::: Extracted records

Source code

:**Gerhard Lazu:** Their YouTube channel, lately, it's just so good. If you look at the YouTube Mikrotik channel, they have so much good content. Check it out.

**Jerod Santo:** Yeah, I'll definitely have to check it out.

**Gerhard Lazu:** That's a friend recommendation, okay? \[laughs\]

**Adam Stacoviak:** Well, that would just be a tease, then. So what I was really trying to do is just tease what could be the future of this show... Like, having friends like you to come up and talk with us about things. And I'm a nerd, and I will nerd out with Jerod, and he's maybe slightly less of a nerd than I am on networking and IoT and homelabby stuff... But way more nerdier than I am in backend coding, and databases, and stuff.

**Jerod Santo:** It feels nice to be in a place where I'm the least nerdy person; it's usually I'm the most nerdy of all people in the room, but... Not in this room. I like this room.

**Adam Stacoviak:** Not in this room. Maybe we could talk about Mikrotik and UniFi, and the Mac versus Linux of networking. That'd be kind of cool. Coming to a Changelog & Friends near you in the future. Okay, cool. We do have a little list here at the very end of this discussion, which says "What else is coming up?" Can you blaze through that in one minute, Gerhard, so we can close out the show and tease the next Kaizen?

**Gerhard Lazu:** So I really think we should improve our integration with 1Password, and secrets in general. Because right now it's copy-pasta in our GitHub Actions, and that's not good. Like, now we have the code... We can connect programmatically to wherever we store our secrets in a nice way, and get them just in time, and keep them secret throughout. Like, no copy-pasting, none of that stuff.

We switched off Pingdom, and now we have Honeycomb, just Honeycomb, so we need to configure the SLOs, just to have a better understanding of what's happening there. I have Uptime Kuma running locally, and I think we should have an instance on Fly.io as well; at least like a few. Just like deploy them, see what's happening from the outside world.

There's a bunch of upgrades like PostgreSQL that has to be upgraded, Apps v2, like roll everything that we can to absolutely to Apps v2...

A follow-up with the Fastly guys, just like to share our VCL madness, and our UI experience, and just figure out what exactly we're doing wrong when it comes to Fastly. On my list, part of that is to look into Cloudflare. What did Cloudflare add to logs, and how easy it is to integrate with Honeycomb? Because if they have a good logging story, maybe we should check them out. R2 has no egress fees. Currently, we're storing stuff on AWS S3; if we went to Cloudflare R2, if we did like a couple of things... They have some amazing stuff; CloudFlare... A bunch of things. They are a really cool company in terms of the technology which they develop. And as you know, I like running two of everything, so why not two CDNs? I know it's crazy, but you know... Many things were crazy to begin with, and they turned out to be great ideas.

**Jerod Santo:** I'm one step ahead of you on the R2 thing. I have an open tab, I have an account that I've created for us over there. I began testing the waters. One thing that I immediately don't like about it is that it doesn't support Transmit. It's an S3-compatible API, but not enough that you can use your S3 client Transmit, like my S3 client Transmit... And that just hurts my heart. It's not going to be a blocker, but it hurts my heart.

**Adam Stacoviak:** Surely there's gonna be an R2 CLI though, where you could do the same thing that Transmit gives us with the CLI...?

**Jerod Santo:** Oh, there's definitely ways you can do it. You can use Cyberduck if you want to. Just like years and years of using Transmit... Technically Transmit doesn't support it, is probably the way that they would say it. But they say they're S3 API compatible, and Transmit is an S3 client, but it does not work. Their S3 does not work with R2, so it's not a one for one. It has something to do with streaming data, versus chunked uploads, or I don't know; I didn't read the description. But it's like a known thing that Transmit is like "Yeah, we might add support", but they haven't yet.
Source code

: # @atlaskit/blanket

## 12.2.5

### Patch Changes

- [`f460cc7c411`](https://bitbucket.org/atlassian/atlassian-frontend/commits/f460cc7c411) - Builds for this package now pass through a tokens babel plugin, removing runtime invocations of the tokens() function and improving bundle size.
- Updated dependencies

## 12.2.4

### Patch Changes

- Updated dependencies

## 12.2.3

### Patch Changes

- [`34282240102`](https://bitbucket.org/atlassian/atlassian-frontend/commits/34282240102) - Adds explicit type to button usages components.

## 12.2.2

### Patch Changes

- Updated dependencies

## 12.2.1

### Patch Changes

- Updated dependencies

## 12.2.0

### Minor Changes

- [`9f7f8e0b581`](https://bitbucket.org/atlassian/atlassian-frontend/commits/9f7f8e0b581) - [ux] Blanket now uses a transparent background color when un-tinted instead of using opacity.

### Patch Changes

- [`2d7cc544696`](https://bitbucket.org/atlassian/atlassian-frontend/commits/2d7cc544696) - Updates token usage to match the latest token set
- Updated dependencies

::::::

• Exercise aim: Could you give each non-blank line of the data above as a JSON list of strings, one string per line?

• Task response:
[
  "Source code",
  ":**Gerhard Lazu:** Their YouTube channel, lately, it's just so good. If you look at the YouTube Mikrotik channel, they have so much good content. Check it out.",
  "**Jerod Santo:** Yeah, I'll definitely have to check it out.",
  "**Gerhard Lazu:** That's a friend recommendation, okay? \\[laughs\\]",
  "**Adam Stacoviak:** Well, that would just be a tease, then. So what I was really trying to do is just tease what could be the future of this show... Like, having friends like you to come up and talk with us about things. And I'm a nerd, and I will nerd out with Jerod, and he's maybe slightly less of a nerd than I am on networking and IoT and homelabby stuff... But way more nerdier than I am in backend coding, and databases, and stuff.",
  "**Jerod Santo:** It feels nice to be in a place where I'm the least nerdy person; it's usually I'm the most nerdy of all people in the room, but... Not in this room. I like this room.",
  "**Adam Stacoviak:** Not in this room. Maybe we could talk about Mikrotik and UniFi, and the Mac versus Linux of networking. That'd be kind of cool. Coming to a Changelog & Friends near you in the future. Okay, cool. We do have a little list here at the very end of this discussion, which says \"What else is coming up?\" Can you blaze through that in one minute, Gerhard, so we can close out the show and tease the next Kaizen?",
  "**Gerhard Lazu:** So I really think we should improve our integration with 1Password, and secrets in general. Because right now it's copy-pasta in our GitHub Actions, and that's not good. Like, now we have the code... We can connect programmatically to wherever we store our secrets in a nice way, and get them just in time, and keep them secret throughout. Like, no copy-pasting, none of that stuff.",
  "We switched off Pingdom, and now we have Honeycomb, just Honeycomb, so we need to configure the SLOs, just to have a better understanding of what's happening there. I have Uptime Kuma running locally, and I think we should have an instance on Fly.io as well; at least like a few. Just like deploy them, see what's happening from the outside world.",
  "There's a bunch of upgrades like PostgreSQL that has to be upgraded, Apps v2, like roll everything that we can to absolutely to Apps v2...",
  "A follow-up with the Fastly guys, just like to share our VCL madness, and our UI experience, and just figure out what exactly we're doing wrong when it comes to Fastly. On my list, part of that is to look into Cloudflare. What did Cloudflare add to logs, and how easy it is to integrate with Honeycomb? Because if they have a good logging story, maybe we should check them out. R2 has no egress fees. Currently, we're storing stuff on AWS S3; if we went to Cloudflare R2, if we did like a couple of things... They have some amazing stuff; CloudFlare... A bunch of things. They are a really cool company in terms of the technology which they develop. And as you know, I like running two of everything, so why not two CDNs? I know it's crazy, but you know... Many things were crazy to begin with, and they turned out to be great ideas.",
  "**Jerod Santo:** I'm one step ahead of you on the R2 thing. I have an open tab, I have an account that I've created for us over there. I began testing the waters. One thing that I immediately don't like about it is that it doesn't support Transmit. It's an S3-compatible API, but not enough that you can use your S3 client Transmit, like my S3 client Transmit... And that just hurts my heart. It's not going to be a blocker, but it hurts my heart.",
  "**Adam Stacoviak:** Surely there's gonna be an R2 CLI though, where you could do the same thing that Transmit gives us with the CLI...?",
  "**Jerod Santo:** Oh, there's definitely ways you can do it. You can use Cyberduck if you want to. Just like years and years of using Transmit... Technically Transmit doesn't support it, is probably the way that they would say it. But they say they're S3 API compatible, and Transmit is an S3 client, but it does not work. Their S3 does not work with R2, so it's not a one for one. It has something to do with streaming data, versus chunked uploads, or I don't know; I didn't read the description. But it's like a known thing that Transmit is like \"Yeah, we might add support\", but they haven't yet.",
  "Source code",
  ": # @atlaskit/blanket",
  "## 12.2.5",
  "### Patch Changes",
  "- [`f460cc7c411`](https://bitbucket.org/atlassian/atlassian-frontend/commits/f460cc7c411) - Builds for this package now pass through a tokens babel plugin, removing runtime invocations of the tokens() function and improving bundle size.",
  "- Updated dependencies",
  "## 12.2.4",
  "### Patch Changes",
  "- Updated dependencies",
  "## 12.2.3",
  "### Patch Changes",
  "- [`34282240102`](https://bitbucket.org/atlassian/atlassian-frontend/commits/34282240102) - Adds explicit type to button usages components.",
  "## 12.2.2",
  "### Patch Changes",
  "- Updated dependencies",
  "## 12.2.1",
  "### Patch Changes",
  "- Updated dependencies",
  "## 12.2.0",
  "### Minor Changes",
  "- [`9f7f8e0b581`](https://bitbucket.org/atlassian/atlassian-frontend/commits/9f7f8e0b581) - [ux] Blanket now uses a transparent background color when un-tinted instead of using opacity.",
  "### Patch Changes",
  "- [`2d7cc544696`](https://bitbucket.org/atlassian/atlassian-frontend/commits/2d7cc544696) - Updates token usage to match the latest token set",
  "- Updated dependencies"
]